What have you come up with in particular?
I’ve involved various companies in a single project. There will be several Erbamatta products, one per company, which will be brought onto the market over the course of a year, each with its own circuit of distribution. Each product will be publicized through the disc and vice versa. The plan is to hold a series of presentations in the showrooms of the companies involved as well as at some of the temples of design; a mini-tour that only later will move onto the typical circuits of the music industry. Apart from this, there will be a number of objects produced in limited runs, an app and other curious ideas. Besides, Erbamatta is intended to be a sort of metaphor-manifesto: erbe matte or “weeds” grow even on concrete, railroad tracks and sidewalks. They spread freely, in an unpredictable way, carried by the wind or the chance passage of a bird. These plants often have curative powers and are only dismissed as weeds because they appear to invade rigid and artificial arrangements.
What are the fundamental differences between the world of music and that of the production of objects?
Music has an industrial system of production that is currently in a very bad way. The possibility the MP3 has provided of downloading a product that is by definition immaterial is causing a very serious crisis in the sector. In addition, while in the world of design it is easy to find people crazy about the product, this happens much less often in the music industry, and it is far more difficult to find a figure comparable to the captain of industry who wants to follow the whole process.
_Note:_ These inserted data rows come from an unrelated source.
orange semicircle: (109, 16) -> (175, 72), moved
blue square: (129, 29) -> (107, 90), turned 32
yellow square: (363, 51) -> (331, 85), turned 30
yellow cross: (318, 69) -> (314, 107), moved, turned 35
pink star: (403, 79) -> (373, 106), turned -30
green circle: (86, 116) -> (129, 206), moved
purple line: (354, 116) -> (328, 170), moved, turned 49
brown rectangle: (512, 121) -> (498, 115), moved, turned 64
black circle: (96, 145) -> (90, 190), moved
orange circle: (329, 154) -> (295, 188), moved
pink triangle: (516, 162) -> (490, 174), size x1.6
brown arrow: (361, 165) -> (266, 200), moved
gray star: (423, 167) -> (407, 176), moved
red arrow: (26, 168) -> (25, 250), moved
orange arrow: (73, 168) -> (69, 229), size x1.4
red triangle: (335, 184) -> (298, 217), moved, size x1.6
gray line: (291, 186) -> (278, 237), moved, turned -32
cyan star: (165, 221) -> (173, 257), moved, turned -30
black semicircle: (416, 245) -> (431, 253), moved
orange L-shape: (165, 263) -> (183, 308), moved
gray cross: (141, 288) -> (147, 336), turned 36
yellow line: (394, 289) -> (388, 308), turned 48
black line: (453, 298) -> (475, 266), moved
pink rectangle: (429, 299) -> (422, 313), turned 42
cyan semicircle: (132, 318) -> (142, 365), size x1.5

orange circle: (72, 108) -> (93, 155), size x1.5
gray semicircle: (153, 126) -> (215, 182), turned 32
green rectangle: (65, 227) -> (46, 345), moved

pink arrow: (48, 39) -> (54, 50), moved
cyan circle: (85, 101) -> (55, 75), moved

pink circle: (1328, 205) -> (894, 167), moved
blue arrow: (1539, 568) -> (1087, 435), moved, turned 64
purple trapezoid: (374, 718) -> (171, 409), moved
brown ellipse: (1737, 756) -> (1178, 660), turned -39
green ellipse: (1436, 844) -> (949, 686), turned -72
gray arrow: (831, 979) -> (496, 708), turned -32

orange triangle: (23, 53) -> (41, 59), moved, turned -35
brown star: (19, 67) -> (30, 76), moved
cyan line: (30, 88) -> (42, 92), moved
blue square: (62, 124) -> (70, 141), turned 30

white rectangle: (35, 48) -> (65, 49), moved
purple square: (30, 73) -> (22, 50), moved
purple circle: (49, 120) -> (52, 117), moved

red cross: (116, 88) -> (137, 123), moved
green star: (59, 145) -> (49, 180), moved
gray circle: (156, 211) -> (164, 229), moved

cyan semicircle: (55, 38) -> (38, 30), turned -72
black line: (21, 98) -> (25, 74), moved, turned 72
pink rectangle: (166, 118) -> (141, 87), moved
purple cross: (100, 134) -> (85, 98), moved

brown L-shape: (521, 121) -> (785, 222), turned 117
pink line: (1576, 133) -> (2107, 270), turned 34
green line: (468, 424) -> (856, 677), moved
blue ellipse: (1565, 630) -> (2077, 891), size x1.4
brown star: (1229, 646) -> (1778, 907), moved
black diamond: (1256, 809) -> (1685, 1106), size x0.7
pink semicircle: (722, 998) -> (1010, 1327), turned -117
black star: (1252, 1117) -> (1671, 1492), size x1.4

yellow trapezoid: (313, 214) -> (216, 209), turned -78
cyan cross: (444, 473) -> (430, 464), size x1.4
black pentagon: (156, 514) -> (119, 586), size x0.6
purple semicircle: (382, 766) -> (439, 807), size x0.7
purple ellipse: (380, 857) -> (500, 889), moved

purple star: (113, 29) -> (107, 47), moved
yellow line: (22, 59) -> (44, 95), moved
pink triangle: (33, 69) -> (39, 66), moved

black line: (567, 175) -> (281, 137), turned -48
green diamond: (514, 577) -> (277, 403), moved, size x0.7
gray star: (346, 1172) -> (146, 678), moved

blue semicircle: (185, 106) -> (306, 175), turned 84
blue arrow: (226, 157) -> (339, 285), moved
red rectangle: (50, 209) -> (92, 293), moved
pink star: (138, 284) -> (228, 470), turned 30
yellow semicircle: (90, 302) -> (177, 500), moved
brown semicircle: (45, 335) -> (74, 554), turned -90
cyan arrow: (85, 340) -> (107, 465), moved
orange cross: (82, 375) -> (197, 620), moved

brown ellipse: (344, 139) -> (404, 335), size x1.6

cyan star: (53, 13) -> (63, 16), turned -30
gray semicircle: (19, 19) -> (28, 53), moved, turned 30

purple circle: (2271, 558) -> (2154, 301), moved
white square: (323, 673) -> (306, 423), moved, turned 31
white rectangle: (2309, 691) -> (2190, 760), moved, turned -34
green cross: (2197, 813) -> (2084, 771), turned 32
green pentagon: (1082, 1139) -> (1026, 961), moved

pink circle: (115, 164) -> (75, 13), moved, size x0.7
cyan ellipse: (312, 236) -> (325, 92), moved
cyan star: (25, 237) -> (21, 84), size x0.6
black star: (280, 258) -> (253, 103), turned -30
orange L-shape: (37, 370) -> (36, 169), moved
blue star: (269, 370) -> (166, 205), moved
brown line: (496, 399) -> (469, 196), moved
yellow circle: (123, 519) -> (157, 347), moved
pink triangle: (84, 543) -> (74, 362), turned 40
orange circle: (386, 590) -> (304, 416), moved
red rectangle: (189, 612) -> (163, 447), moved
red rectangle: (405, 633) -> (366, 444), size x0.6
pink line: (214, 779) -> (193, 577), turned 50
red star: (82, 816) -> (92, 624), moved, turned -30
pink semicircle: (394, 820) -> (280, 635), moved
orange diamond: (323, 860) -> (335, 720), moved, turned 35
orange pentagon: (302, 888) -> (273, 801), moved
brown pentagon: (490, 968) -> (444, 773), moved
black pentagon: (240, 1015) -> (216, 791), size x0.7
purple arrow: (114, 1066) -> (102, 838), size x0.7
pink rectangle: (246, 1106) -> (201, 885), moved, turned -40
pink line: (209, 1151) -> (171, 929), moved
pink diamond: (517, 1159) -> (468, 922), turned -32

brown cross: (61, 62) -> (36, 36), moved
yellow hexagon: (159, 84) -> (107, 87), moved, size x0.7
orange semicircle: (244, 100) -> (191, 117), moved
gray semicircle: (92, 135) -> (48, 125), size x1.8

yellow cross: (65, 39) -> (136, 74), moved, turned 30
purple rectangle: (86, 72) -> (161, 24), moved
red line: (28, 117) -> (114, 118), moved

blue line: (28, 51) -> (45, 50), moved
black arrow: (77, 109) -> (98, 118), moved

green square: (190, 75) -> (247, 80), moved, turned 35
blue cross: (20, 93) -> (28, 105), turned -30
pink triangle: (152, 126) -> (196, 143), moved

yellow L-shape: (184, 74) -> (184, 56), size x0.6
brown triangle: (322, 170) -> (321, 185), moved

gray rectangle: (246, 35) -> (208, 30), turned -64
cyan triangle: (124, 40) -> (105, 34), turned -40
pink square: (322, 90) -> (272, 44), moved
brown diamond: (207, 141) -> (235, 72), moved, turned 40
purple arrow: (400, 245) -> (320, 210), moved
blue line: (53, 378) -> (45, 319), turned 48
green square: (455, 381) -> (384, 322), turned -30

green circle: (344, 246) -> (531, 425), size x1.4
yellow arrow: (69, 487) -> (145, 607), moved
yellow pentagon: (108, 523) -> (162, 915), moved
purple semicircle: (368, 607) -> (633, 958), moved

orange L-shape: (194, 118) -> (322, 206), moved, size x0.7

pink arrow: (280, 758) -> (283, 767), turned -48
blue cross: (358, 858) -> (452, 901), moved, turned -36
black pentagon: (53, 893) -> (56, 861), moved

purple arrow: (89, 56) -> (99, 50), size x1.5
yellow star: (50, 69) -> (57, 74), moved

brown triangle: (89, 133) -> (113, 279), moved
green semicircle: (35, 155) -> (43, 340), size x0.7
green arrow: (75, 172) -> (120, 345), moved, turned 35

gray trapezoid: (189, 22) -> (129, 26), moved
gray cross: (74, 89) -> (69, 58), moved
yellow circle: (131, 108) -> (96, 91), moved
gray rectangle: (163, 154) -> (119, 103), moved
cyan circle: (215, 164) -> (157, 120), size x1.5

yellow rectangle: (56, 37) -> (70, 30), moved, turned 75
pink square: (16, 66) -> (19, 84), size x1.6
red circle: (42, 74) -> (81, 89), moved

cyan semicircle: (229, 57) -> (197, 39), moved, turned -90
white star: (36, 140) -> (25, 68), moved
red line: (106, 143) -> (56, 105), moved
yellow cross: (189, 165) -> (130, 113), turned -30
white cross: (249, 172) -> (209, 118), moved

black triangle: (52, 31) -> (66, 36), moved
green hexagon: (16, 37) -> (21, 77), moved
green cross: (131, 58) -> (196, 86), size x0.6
Then, just as in design, there are experimental musicians who manage to survive with small-scale productions and alternative concert circuits. But the real difference between the music and design industries in my view is at the top, in the figure of the company owners, who in the design world are still passionate about the things they produce.
One last question: what do you feel about fame and success?
I think that success is important to the extent to which it is my work as a designer that determines my personal success. But I don’t believe that this is necessarily linked with fame. Fame is another matter and may have no connection with the idea of success, with the sensation of having hit the target. Too often, though, the two things get mixed up.
You don’t think that that kind of fame can give you a freedom of choice in the directions you take?
I can’t speak for everyone, obviously, but I believe that great fame, the kind that generates manias, can also kill. There are people who have had sufficient balance to derive benefit from it, but it can’t be said that fame is a good or bad thing in itself.
So what do you consider your personal success?
Following and constructing a sort of personal epic. A story, a project that can be of help to others too.